__WORK ITEM 1__. According to the Borgstrom House text, on what date did the Houston Archaeological and Historical Commission vote to begin the process of permanent landmark designation?
__WORK ITEM 2__. Reproduce a passage of the Borgstrom House text word for word. Begin at the words "Historic house in" and stop after "June 22, 1983.".
__WORK ITEM 3__. Write the next part of the Borgstrom House text, starting right after its final sentence.

__SELECTED EXTRACT__.
'''
Historic house in Texas, United States

The Borgstrom House is a historic house located at 1401 Cortland Street in Houston, Texas. It was listed on the National Register of Historic Places (NRHP) on 14 May 1984. It is within the boundaries of the Houston Heights MRA (Multiple Resource Area) designated by the NRHP June 22, 1983.

==History==
The house was built in 1902 by Gustaf M. Borgstrom, a tailor by trade, for his family. It is an unusually well preserved example of the early cottages built in Houston Heights. Incorporated as a city in 1896 Houston Heights was the earliest and largest fully planned community in Texas. It was developed in 1891 by the Omaha and South Texas Land Company. Residents voted for the city to be annexed by Houston in 1919. Situated on a large corner lot landscaped with a hedge, bushes, trees and a grass lawn, as of 1980 it was occupied by his daughter-in-law. The Houston Archaeological and Historical Commission voted unanimously to begin the process of permanent designation as a landmark on 24 August 2006. This designation became effective on 3 January 2007. As of 9 August 2010 the Borgstrom House is a designated Landmark of the City of Houston within the Houston Heights Historic District East and is subject to the city's Historic Preservation Ordinance.
'''
__RECORDS PROVIDED__.
'''
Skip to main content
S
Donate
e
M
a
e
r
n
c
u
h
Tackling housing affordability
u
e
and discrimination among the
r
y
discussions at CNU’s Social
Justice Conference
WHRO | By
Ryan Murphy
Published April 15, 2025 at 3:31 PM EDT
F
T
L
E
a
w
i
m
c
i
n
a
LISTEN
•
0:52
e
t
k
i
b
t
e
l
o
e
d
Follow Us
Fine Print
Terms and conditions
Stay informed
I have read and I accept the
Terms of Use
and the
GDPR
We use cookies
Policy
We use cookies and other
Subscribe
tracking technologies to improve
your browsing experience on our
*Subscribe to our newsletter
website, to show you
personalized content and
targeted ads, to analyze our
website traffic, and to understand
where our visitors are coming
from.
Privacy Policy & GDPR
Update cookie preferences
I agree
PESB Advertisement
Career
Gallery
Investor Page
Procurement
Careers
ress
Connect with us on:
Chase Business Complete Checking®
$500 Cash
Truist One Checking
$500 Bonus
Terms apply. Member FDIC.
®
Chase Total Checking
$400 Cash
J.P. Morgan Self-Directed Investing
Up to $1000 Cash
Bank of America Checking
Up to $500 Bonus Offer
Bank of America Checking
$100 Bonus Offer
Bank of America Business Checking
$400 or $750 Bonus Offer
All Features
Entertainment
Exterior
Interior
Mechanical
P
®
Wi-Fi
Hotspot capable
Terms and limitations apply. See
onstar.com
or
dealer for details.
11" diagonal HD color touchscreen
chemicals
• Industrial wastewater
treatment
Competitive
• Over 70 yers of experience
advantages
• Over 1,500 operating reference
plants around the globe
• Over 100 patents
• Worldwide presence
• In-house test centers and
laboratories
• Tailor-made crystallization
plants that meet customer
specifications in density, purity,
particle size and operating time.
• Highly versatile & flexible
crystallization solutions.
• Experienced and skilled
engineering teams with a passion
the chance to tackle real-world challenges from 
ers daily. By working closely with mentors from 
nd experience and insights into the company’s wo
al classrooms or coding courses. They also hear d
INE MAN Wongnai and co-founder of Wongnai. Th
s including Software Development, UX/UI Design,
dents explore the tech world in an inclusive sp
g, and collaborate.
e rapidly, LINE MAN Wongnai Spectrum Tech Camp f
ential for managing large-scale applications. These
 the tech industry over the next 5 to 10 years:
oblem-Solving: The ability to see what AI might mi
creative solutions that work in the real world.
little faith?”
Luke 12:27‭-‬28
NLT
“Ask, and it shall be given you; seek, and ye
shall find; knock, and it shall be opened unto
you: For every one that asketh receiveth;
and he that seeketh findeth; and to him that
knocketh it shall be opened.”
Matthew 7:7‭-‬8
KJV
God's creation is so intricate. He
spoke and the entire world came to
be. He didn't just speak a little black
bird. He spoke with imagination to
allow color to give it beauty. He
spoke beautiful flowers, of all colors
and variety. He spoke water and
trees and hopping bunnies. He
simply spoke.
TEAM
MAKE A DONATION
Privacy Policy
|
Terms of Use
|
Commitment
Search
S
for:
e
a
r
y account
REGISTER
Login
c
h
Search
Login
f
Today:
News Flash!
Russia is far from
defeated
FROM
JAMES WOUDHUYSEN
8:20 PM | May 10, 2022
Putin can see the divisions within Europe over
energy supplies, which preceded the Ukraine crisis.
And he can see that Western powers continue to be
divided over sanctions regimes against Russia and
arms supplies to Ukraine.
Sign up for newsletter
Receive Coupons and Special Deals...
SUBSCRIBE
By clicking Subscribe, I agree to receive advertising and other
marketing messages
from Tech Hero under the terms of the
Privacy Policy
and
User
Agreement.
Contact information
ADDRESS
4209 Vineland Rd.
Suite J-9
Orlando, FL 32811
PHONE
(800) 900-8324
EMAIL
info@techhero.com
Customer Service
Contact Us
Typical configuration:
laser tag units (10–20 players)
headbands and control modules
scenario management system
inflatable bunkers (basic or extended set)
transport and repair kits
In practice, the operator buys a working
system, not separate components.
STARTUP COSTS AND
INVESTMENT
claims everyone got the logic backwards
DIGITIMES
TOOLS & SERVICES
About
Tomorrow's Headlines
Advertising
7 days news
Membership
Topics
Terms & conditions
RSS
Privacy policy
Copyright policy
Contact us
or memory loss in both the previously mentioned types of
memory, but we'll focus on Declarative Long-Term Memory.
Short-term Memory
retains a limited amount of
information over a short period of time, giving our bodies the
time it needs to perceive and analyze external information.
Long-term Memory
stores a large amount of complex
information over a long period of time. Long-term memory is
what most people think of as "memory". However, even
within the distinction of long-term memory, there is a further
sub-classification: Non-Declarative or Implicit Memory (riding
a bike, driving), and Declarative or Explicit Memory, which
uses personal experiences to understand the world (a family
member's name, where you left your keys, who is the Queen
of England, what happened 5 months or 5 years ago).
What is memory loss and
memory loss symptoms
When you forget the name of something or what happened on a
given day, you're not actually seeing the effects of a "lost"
'''
__RESULT 1__. 24 August 2006.

__RESULT 2__.
Historic house in Texas, United States

The Borgstrom House is a historic house located at 1401 Cortland Street in Houston, Texas. It was listed on the National Register of Historic Places (NRHP) on 14 May 1984. It is within the boundaries of the Houston Heights MRA (Multiple Resource Area) designated by the NRHP June 22, 1983.

__RESULT 3__.
==Building==
The architectural style is listed as Stick/Eastlake Queen Anne. The one story cottage has an L-shaped plan with projecting gable end bay. Construction is wood frame with clapboard siding on brick piers. The hip roof is built of diamond shaped composite shingles with square and fishtail shingles on the gable. An attached porch has turned posts, friezes and balustrades with square members. All windows have shutters. The building's historic significance is as an example of the architecture typical of cottages built in the early development of the Houston Heights. As of 2006 the building was being maintained as a historic home by the owners and had not been inappropriately modified.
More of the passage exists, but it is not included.